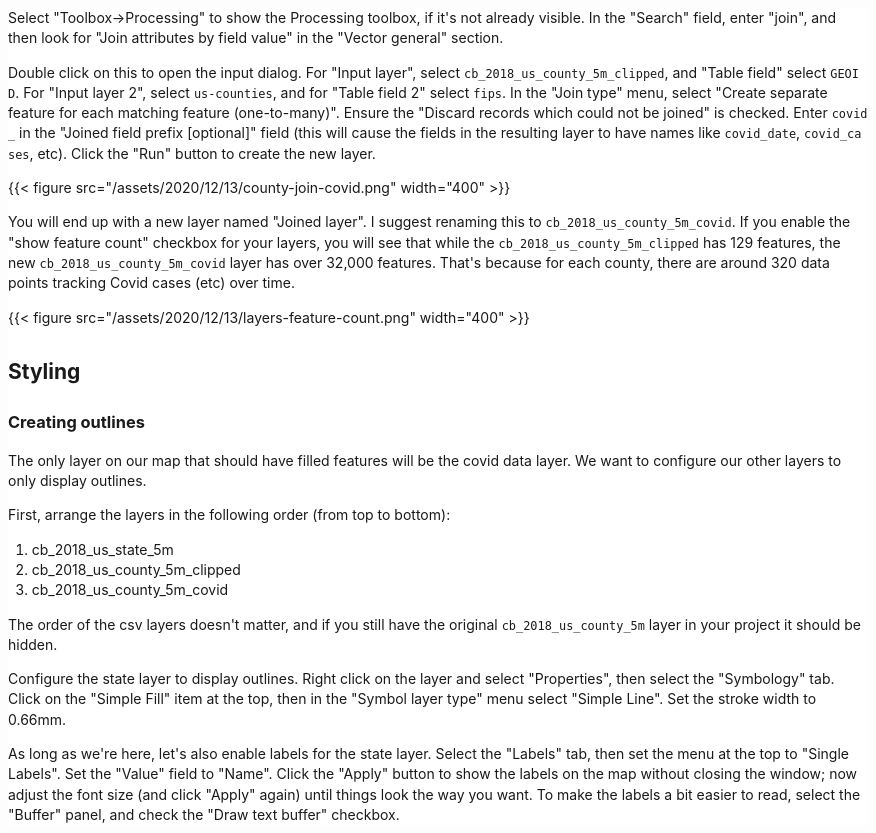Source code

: Select "Toolbox-&gt;Processing" to show the Processing toolbox, if
it's not already visible. In the "Search" field, enter "join", and
then look for "Join attributes by field value" in the "Vector general"
section.

Double click on this to open the input dialog. For "Input layer",
select `cb_2018_us_county_5m_clipped`, and "Table field" select
`GEOID`. For "Input layer 2", select `us-counties`, and for "Table
field 2" select `fips`. In the "Join type" menu, select "Create
separate feature for each matching feature (one-to-many)". Ensure the
"Discard records which could not be joined" is checked. Enter `covid_`
in the "Joined field prefix [optional]" field (this will cause the
fields in the resulting layer to have names like `covid_date`,
`covid_cases`, etc). Click the "Run" button to create the new layer.

{{< figure src="/assets/2020/12/13/county-join-covid.png" width="400" >}}

You will end up with a new layer named "Joined layer". I suggest
renaming this to `cb_2018_us_county_5m_covid`. If you enable the "show
feature count" checkbox for your layers, you will see that while the
`cb_2018_us_county_5m_clipped` has 129 features, the new
`cb_2018_us_county_5m_covid` layer has over 32,000 features. That's because
for each county, there are around 320 data points tracking Covid cases
(etc) over time.

{{< figure src="/assets/2020/12/13/layers-feature-count.png" width="400" >}}

## Styling

### Creating outlines

The only layer on our map that should have filled features will be the
covid data layer. We want to configure our other layers to only
display outlines.

First, arrange the layers in the following order (from top to bottom):

1. cb_2018_us_state_5m
1. cb_2018_us_county_5m_clipped
1. cb_2018_us_county_5m_covid

The order of the csv layers doesn't matter, and if you still have the
original `cb_2018_us_county_5m` layer in your project it should be
hidden.

Configure the state layer to display outlines. Right click on the
layer and select "Properties", then select the "Symbology" tab. Click
on the "Simple Fill" item at the top, then in the "Symbol layer type"
menu select "Simple Line". Set the stroke width to 0.66mm.

As long as we're here, let's also enable labels for the state layer.
Select the "Labels" tab, then set the menu at the top to "Single
Labels". Set the "Value" field to "Name". Click the "Apply" button to
show the labels on the map without closing the window; now adjust the
font size (and click "Apply" again) until things look the way you
want. To make the labels a bit easier to read, select the "Buffer"
panel, and check the "Draw text buffer" checkbox.


[postgis]: https://postgis.net/
[counties]: https://www2.census.gov/geo/tiger/GENZ2018/shp/cb_2018_us_county_5m.zip
[pep]: https://www.census.gov/programs-surveys/popest.html
[population]: https://www2.census.gov/programs-surveys/popest/datasets/2010-2019/counties/totals/co-est2019-alldata.csv
[states]: https://www2.census.gov/geo/tiger/GENZ2018/shp/cb_2018_us_state_5m.zip
[csv]: https://en.wikipedia.org/wiki/Comma-separated_values
[gis software]: https://en.wikipedia.org/wiki/Geographic_information_system
[kml]: https://en.wikipedia.org/wiki/Keyhole_Markup_Language
[shapefile]: https://en.wikipedia.org/wiki/Shapefile
[nyt]: https://github.com/nytimes/covid-19-data
[arcgis]: https://www.esri.com/en-us/arcgis/about-arcgis/overview
[google earth pro]: https://www.google.com/earth/versions/#earth-pro
[qgis]: https://qgis.org/en/site/
[open source]: https://www.redhat.com/en/topics/open-source/what-is-open-source
[virtual layer]: https://docs.qgis.org/3.16/en/docs/user_manual/managing_data_source/create_layers.html#creating-virtual-layers
[spatial join]:  http://wiki.gis.com/wiki/index.php/Spatial_Join#:~:text=A%20Spatial%20join%20is%20a,spatially%20to%20other%20feature%20layers.
[#40503]: https://github.com/qgis/QGIS/issues/40503
[table join]: https://www.qgistutorials.com/en/docs/3/performing_table_joins.html
[fips codes]: https://transition.fcc.gov/oet/info/maps/census/fips/fips.txt
[virtual field]: https://docs.qgis.org/3.16/en/docs/user_manual/working_with_vector/attribute_table.html#creating-a-virtual-field
[timemanager]: https://plugins.qgis.org/plugins/timemanager/
[ffmpeg]: https://ffmpeg.org/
+ + + +
**EXERCISE DESCRIPTION:** The expected output is exactly the lines of the listing above between the line holding "fields in the" and the line holding "(etc) over time.", inclusive.

**OUTPUT BELOW:**
fields in the resulting layer to have names like `covid_date`,
`covid_cases`, etc). Click the "Run" button to create the new layer.

{{< figure src="/assets/2020/12/13/county-join-covid.png" width="400" >}}

You will end up with a new layer named "Joined layer". I suggest
renaming this to `cb_2018_us_county_5m_covid`. If you enable the "show
feature count" checkbox for your layers, you will see that while the
`cb_2018_us_county_5m_clipped` has 129 features, the new
`cb_2018_us_county_5m_covid` layer has over 32,000 features. That's because
for each county, there are around 320 data points tracking Covid cases
(etc) over time.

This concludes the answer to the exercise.